» Given task: Return every line of the listings below exactly as it appears, leaving out the pictures.

Begin Entries shown

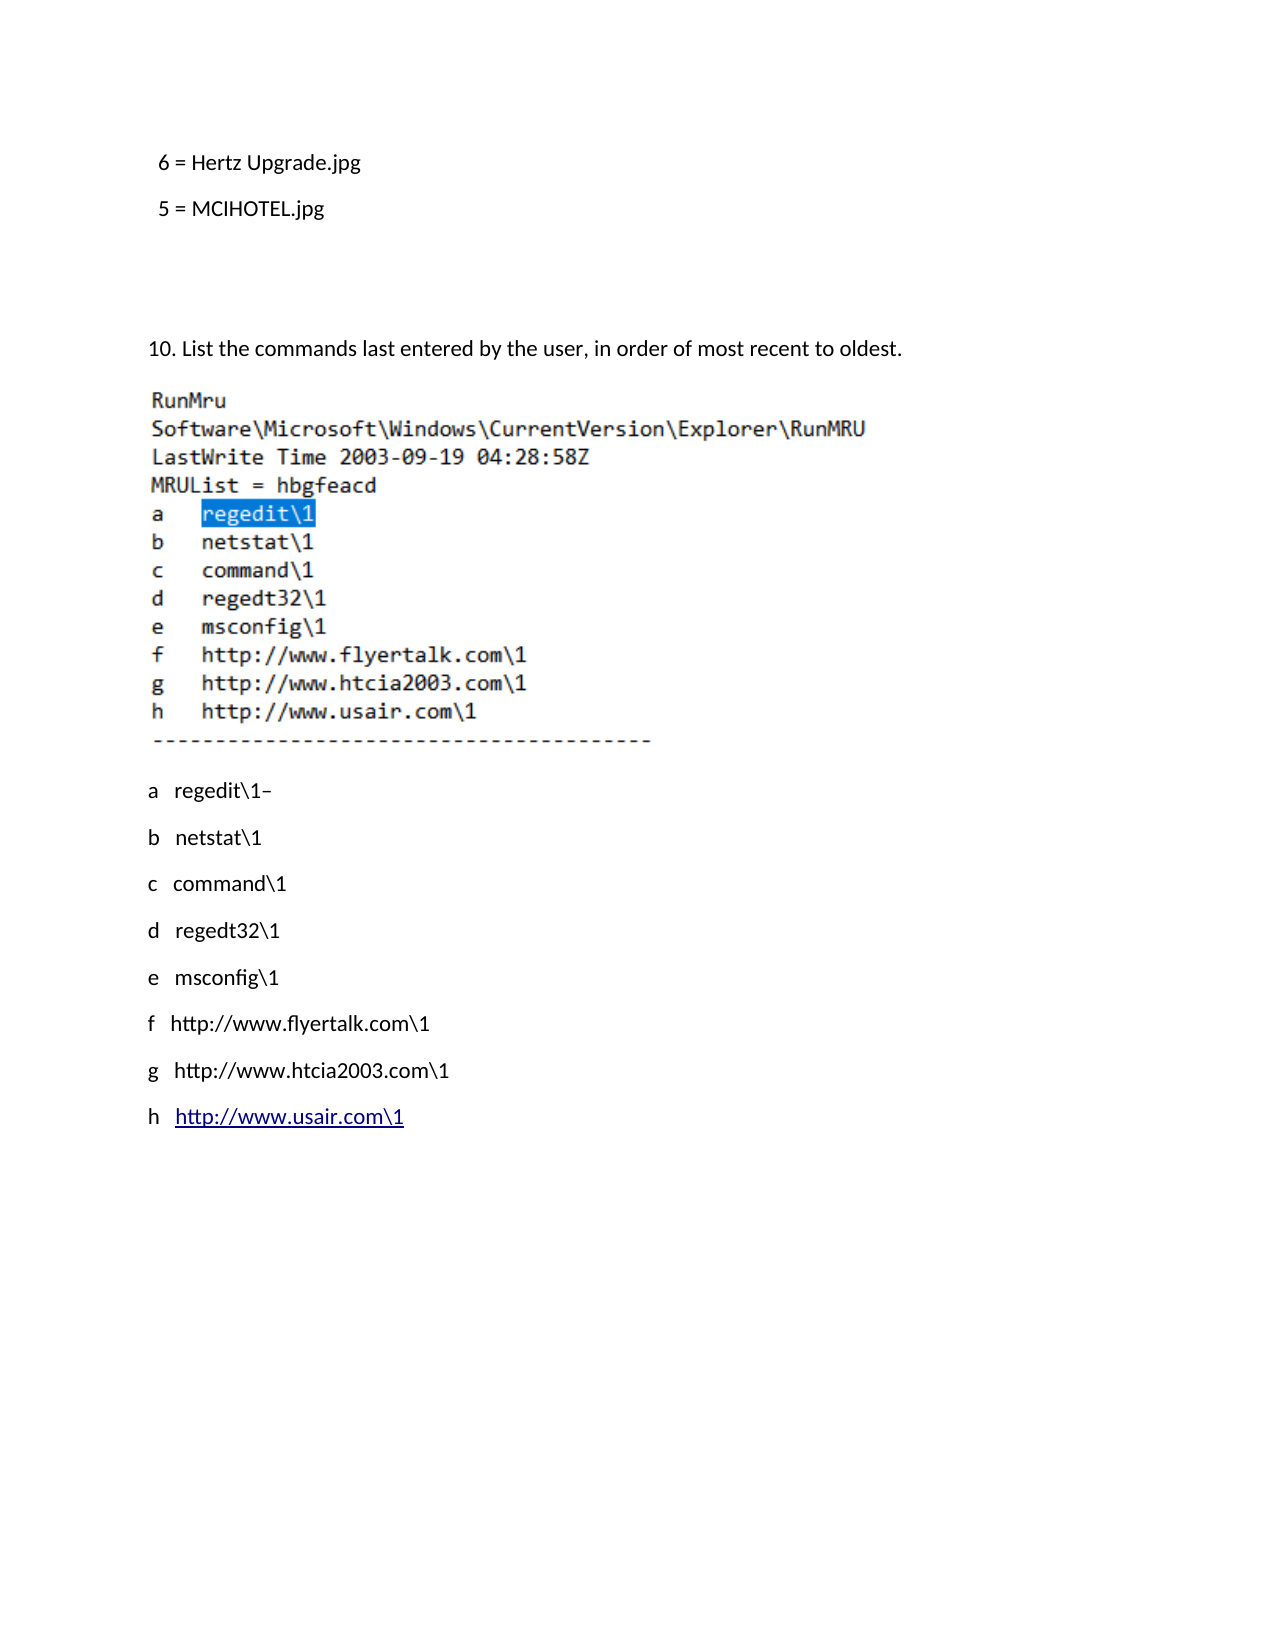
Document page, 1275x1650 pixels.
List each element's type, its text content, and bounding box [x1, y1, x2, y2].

text a regedit\1– [148, 776, 1127, 804]
text g http://www.htcia2003.com\1 [148, 1056, 1127, 1084]
text 6 = Hertz Upgrade.jpg [148, 148, 1127, 176]
text b netstat\1 [148, 823, 1127, 851]
text f http://www.flyertalk.com\1 [148, 1009, 1127, 1037]
text h http://www.usair.com\1 [148, 1102, 1127, 1130]
text 5 = MCIHOTEL.jpg [148, 194, 1127, 222]
text d regedt32\1 [148, 916, 1127, 944]
text 10. List the commands last entered by the user, in order of most recent to oldest. [148, 334, 1127, 362]
text c command\1 [148, 869, 1127, 897]
text e msconfig\1 [148, 963, 1127, 991]
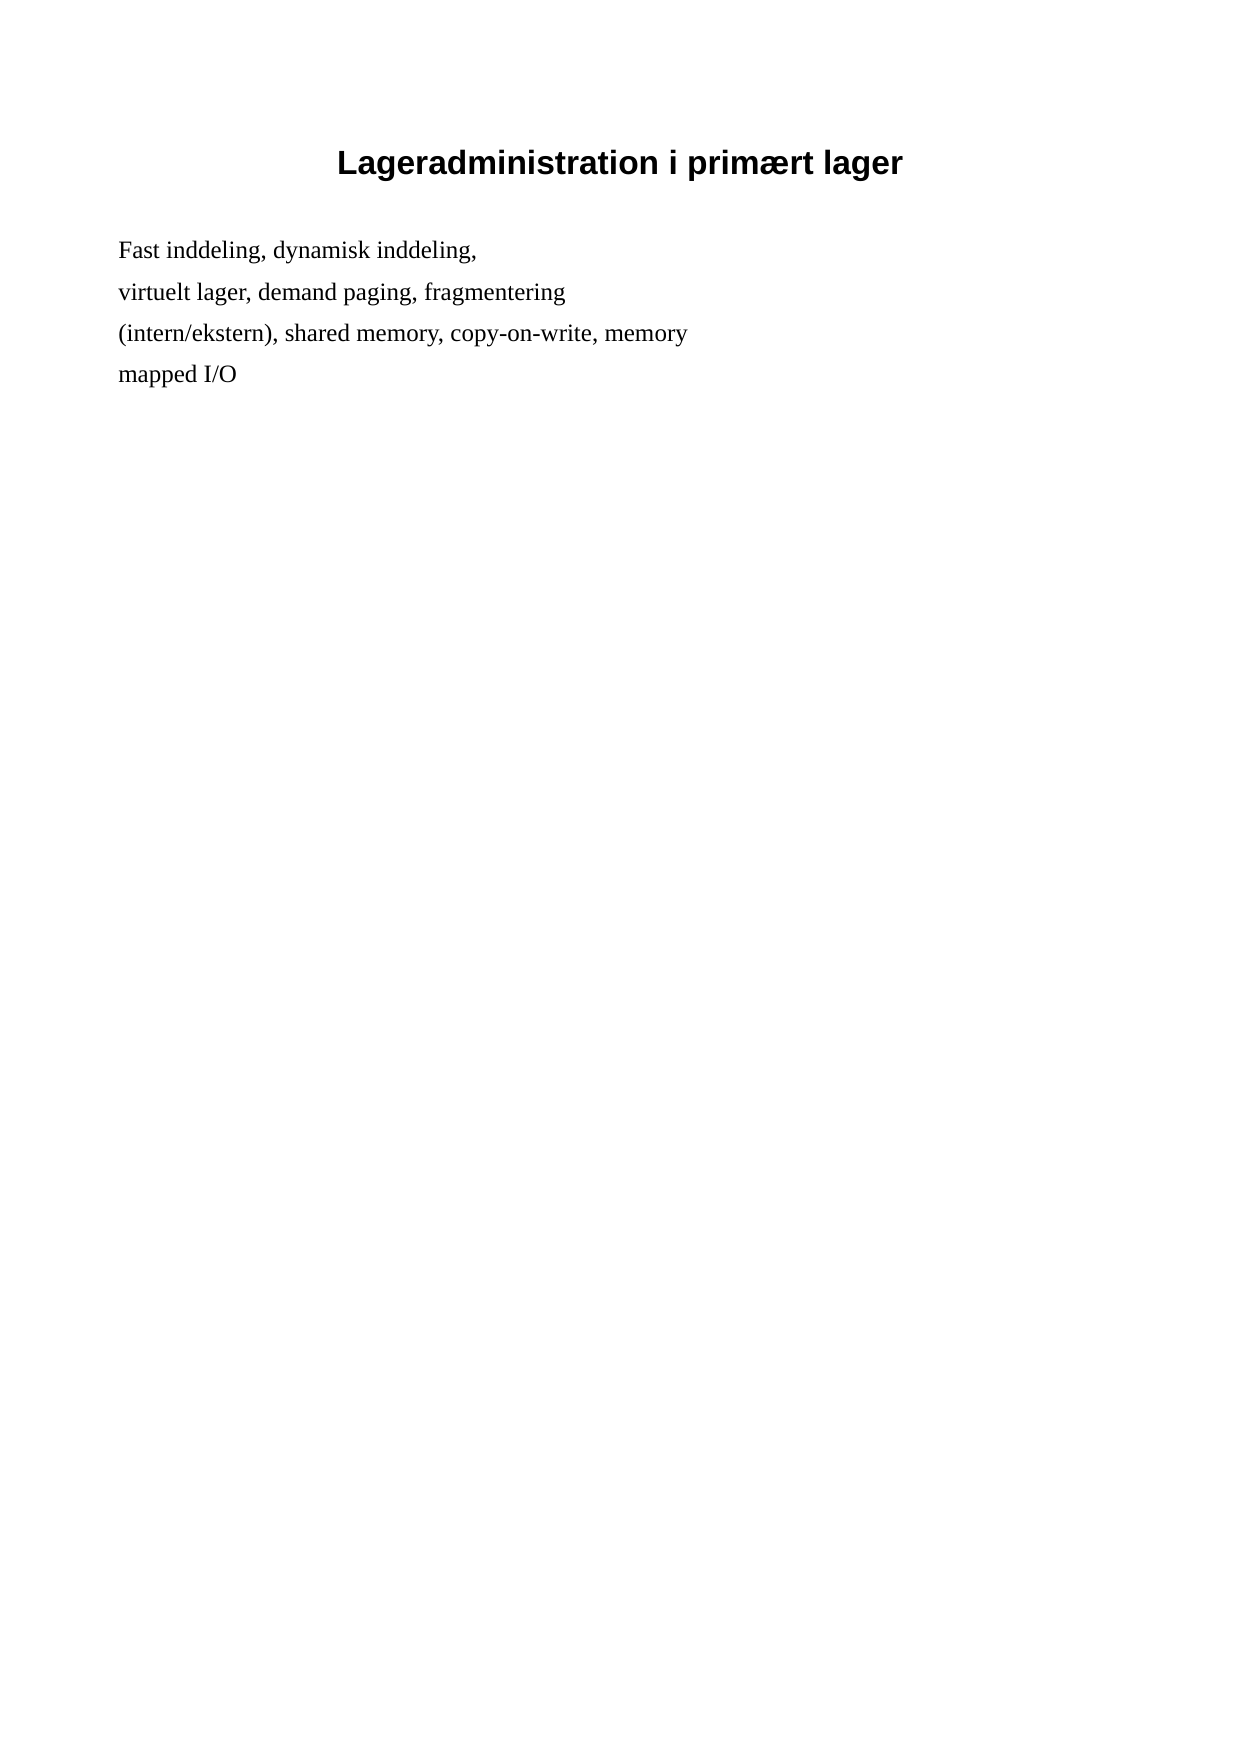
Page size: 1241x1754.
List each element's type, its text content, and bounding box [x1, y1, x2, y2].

text Fast inddeling, dynamisk inddeling, [118, 236, 1122, 264]
text mapped I/O [118, 359, 1122, 388]
subtitle Lageradministration i primært lager [118, 143, 1122, 182]
text virtuelt lager, demand paging, fragmentering [118, 277, 1122, 306]
text (intern/ekstern), shared memory, copy-on-write, memory [118, 318, 1122, 347]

End Entries shown

» Written response:
Document page, 1275x1650 pixels.
List each element's type, its text content, and bounding box [x1, y1, x2, y2].

text a regedit\1– [148, 776, 1127, 804]
text g http://www.htcia2003.com\1 [148, 1056, 1127, 1084]
text 6 = Hertz Upgrade.jpg [148, 148, 1127, 176]
text b netstat\1 [148, 823, 1127, 851]
text f http://www.flyertalk.com\1 [148, 1009, 1127, 1037]
text h http://www.usair.com\1 [148, 1102, 1127, 1130]
text 5 = MCIHOTEL.jpg [148, 194, 1127, 222]
text d regedt32\1 [148, 916, 1127, 944]
text 10. List the commands last entered by the user, in order of most recent to oldest. [148, 334, 1127, 362]
text c command\1 [148, 869, 1127, 897]
text e msconfig\1 [148, 963, 1127, 991]
Page size: 1241x1754.
List each element's type, its text content, and bounding box [x1, y1, x2, y2].

text Fast inddeling, dynamisk inddeling, [118, 236, 1122, 264]
text mapped I/O [118, 359, 1122, 388]
subtitle Lageradministration i primært lager [118, 143, 1122, 182]
text virtuelt lager, demand paging, fragmentering [118, 277, 1122, 306]
text (intern/ekstern), shared memory, copy-on-write, memory [118, 318, 1122, 347]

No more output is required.